— Exercise data —
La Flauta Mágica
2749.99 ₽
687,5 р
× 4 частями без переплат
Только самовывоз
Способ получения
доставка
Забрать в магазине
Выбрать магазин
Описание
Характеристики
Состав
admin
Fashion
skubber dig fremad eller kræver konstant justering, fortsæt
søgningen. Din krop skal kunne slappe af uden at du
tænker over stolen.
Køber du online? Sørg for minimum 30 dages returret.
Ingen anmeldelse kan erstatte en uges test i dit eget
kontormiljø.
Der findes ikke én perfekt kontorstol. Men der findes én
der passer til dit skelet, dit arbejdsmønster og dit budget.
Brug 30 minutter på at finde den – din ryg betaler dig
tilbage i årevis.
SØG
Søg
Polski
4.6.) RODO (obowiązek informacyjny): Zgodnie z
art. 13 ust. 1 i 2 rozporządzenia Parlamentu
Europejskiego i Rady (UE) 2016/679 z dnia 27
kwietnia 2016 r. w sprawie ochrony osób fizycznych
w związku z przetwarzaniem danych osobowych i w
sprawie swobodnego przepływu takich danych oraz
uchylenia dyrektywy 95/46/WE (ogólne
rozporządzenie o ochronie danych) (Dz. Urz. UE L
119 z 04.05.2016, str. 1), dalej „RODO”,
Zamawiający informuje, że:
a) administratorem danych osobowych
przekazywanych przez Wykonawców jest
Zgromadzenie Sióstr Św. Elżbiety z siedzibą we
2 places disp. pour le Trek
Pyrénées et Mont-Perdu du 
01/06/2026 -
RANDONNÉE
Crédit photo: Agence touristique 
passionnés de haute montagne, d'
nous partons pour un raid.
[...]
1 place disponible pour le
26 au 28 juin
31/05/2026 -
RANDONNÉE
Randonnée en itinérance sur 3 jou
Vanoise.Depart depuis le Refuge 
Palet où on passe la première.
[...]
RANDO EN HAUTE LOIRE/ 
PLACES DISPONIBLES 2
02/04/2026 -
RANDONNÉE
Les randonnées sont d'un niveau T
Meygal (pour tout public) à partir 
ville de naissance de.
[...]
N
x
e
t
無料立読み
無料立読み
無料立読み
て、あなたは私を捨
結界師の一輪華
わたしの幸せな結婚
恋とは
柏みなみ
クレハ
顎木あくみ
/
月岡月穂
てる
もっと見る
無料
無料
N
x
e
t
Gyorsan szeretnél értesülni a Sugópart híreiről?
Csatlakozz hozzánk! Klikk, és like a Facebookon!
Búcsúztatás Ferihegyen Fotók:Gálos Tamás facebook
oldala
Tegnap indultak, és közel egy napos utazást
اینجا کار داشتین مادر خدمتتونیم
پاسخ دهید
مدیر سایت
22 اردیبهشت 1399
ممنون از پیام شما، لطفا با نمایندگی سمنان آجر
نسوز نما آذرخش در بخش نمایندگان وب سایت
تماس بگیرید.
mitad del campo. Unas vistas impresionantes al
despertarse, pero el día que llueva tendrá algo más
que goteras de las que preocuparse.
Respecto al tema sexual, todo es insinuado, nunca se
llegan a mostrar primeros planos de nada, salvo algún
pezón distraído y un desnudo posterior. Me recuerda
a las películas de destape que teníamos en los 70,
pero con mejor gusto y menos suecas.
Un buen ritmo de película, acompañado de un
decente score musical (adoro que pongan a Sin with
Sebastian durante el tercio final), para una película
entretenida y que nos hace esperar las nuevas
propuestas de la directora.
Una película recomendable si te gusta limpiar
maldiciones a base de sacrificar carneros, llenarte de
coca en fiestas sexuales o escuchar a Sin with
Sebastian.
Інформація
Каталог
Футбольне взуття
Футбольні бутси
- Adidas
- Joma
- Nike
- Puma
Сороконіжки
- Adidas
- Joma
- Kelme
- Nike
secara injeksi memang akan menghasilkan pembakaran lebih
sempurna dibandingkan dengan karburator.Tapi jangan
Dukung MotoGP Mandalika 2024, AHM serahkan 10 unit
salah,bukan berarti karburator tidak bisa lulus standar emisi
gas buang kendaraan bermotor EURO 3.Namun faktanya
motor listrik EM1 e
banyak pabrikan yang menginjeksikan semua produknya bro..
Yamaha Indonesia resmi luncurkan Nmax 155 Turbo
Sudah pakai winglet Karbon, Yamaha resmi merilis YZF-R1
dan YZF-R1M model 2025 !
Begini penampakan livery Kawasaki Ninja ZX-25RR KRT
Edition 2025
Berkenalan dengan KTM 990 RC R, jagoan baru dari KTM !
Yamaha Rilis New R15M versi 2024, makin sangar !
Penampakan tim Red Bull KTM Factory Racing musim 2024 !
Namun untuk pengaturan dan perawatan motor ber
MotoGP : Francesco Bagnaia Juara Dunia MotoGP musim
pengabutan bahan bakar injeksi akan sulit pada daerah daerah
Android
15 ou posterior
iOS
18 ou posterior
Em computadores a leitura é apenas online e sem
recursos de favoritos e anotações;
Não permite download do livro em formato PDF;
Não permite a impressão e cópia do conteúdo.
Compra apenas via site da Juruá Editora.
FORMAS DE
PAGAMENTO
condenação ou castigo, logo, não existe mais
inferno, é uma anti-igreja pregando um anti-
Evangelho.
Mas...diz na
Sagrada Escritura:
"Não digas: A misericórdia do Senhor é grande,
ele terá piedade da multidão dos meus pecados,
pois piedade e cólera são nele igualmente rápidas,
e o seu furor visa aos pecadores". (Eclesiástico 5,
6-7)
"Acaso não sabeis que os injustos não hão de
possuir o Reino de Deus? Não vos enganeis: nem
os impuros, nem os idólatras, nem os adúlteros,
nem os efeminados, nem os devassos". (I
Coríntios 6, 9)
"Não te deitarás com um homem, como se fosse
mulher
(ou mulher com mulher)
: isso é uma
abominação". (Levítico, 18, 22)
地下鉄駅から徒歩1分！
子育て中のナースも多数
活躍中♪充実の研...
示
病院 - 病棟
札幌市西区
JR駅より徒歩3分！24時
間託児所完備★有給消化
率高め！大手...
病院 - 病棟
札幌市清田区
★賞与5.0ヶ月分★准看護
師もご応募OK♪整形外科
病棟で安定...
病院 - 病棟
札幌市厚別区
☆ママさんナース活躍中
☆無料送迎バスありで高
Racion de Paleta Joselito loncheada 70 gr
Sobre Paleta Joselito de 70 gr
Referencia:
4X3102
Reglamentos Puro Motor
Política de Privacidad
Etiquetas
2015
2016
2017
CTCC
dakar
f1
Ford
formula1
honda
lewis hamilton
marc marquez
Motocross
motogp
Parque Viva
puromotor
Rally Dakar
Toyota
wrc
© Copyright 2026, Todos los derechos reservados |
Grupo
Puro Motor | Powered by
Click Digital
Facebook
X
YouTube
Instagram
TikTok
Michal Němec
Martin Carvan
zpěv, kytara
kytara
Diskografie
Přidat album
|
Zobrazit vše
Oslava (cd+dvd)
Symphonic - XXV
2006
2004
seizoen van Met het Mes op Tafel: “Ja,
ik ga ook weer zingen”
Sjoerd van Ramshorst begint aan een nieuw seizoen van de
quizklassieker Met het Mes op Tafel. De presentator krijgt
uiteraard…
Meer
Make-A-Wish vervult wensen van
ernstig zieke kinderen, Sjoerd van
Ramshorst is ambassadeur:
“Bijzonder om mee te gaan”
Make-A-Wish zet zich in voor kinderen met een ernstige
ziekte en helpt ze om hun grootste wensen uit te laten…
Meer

— Exercise description —
Arrange the lines of the records as a Markdown table with the columns Row and Line. Start with the first line and end with the line containing "Randonnée en itinérance sur 3 jou", including both, and leave out any blank lines.

— The answer —
| Row | Line |
|---|---|
| 1 | La Flauta Mágica |
| 2 | 2749.99 ₽ |
| 3 | 687,5 р |
| 4 | × 4 частями без переплат |
| 5 | Только самовывоз |
| 6 | Способ получения |
| 7 | доставка |
| 8 | Забрать в магазине |
| 9 | Выбрать магазин |
| 10 | Описание |
| 11 | Характеристики |
| 12 | Состав |
| 13 | admin |
| 14 | Fashion |
| 15 | skubber dig fremad eller kræver konstant justering, fortsæt |
| 16 | søgningen. Din krop skal kunne slappe af uden at du |
| 17 | tænker over stolen. |
| 18 | Køber du online? Sørg for minimum 30 dages returret. |
| 19 | Ingen anmeldelse kan erstatte en uges test i dit eget |
| 20 | kontormiljø. |
| 21 | Der findes ikke én perfekt kontorstol. Men der findes én |
| 22 | der passer til dit skelet, dit arbejdsmønster og dit budget. |
| 23 | Brug 30 minutter på at finde den – din ryg betaler dig |
| 24 | tilbage i årevis. |
| 25 | SØG |
| 26 | Søg |
| 27 | Polski |
| 28 | 4.6.) RODO (obowiązek informacyjny): Zgodnie z |
| 29 | art. 13 ust. 1 i 2 rozporządzenia Parlamentu |
| 30 | Europejskiego i Rady (UE) 2016/679 z dnia 27 |
| 31 | kwietnia 2016 r. w sprawie ochrony osób fizycznych |
| 32 | w związku z przetwarzaniem danych osobowych i w |
| 33 | sprawie swobodnego przepływu takich danych oraz |
| 34 | uchylenia dyrektywy 95/46/WE (ogólne |
| 35 | rozporządzenie o ochronie danych) (Dz. Urz. UE L |
| 36 | 119 z 04.05.2016, str. 1), dalej „RODO”, |
| 37 | Zamawiający informuje, że: |
| 38 | a) administratorem danych osobowych |
| 39 | przekazywanych przez Wykonawców jest |
| 40 | Zgromadzenie Sióstr Św. Elżbiety z siedzibą we |
| 41 | 2 places disp. pour le Trek |
| 42 | Pyrénées et Mont-Perdu du  |
| 43 | 01/06/2026 - |
| 44 | RANDONNÉE |
| 45 | Crédit photo: Agence touristique  |
| 46 | passionnés de haute montagne, d' |
| 47 | nous partons pour un raid. |
| 48 | [...] |
| 49 | 1 place disponible pour le |
| 50 | 26 au 28 juin |
| 51 | 31/05/2026 - |
| 52 | RANDONNÉE |
| 53 | Randonnée en itinérance sur 3 jou |